REQUESTS ->
**1.** According to the SSH mapping data challenge text, why must the reference data between 2012-12-02 and 2013-01-02 never be used? Answer in one to three sentences.
**2.** Reproduce the part of the SSH mapping data challenge text starting with "The SSH observations" and going on through "in this challenge.".

-- start of ARTICLE --

This repository contains codes and sample notebooks for downloading and processing the SSH mapping data challenge.
The quickstart can be run online by clicking here:
The goal is to investigate how to best reconstruct sequences of Sea Surface Height (SSH) maps from partial satellite altimetry observations. This data challenge follows an Observation System Simulation Experiment framework: "Real" full SSH are from a numerical simulation with a realistic, high-resolution ocean circulation model: the reference simulation. Satellite observations are simulated by sampling the reference simulation based on realistic orbits of past, existing or future altimetry satellites. A baseline reconstruction method is provided (see below) and the practical goal of the challenge is to beat this baseline according to scores also described below and in Jupyter notebooks.
The reference simulation is the NATL60 simulation based on the NEMO model (Ajayi et al. 2020 doi:10.1029/2019JC015827). The simulation is run without tidal forcing.
The SSH observations include simulations of Topex-Poseidon, Jason 1, Geosat Follow-On, Envisat, and SWOT altimeter data. This nadir altimeters constellation was operating during the 2003-2005 period and is still considered as a historical optimal constellation in terms of spatio-temporal coverage. The data challenge simulates the addition of SWOT to this reference constellation. No observation error is considered in this challenge.
The SSH reconstructions are assessed over the period from 2012-10-22 to 2012-12-02: 42 days, which is equivalent to two SWOT cycles in the SWOT science phase orbit. For reconstruction methods that need a spin-up, the observations can be used from 2012-10-01 until the beginning of the evaluation period (21 days). This spin-up period is not included in the evaluation. For reconstruction methods that need learning from full fields, the reference data can be used from 2013-01-02 to 2013-09-30. The reference data between 2012-12-02 and 2013-01-02 should never be used so that any learning period or other method-related-training period can be considered uncorrelated to the evaluation period.

-- end of ARTICLE --
-- start of SOURCE DATA --

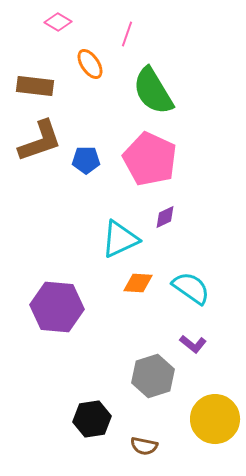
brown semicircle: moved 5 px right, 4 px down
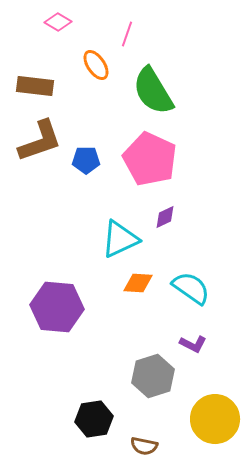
orange ellipse: moved 6 px right, 1 px down
purple L-shape: rotated 12 degrees counterclockwise
black hexagon: moved 2 px right
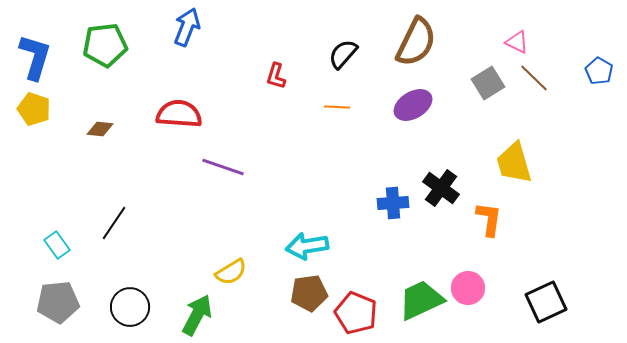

-- end of SOURCE DATA --

SOLUTIONS BELOW ->
**1.** Leaving that period out means any learning period or other method-related training period can be considered uncorrelated to the evaluation period. The evaluation period runs from 2012-10-22 to 2012-12-02.

**2.**
The SSH observations include simulations of Topex-Poseidon, Jason 1, Geosat Follow-On, Envisat, and SWOT altimeter data. This nadir altimeters constellation was operating during the 2003-2005 period and is still considered as a historical optimal constellation in terms of spatio-temporal coverage. The data challenge simulates the addition of SWOT to this reference constellation. No observation error is considered in this challenge.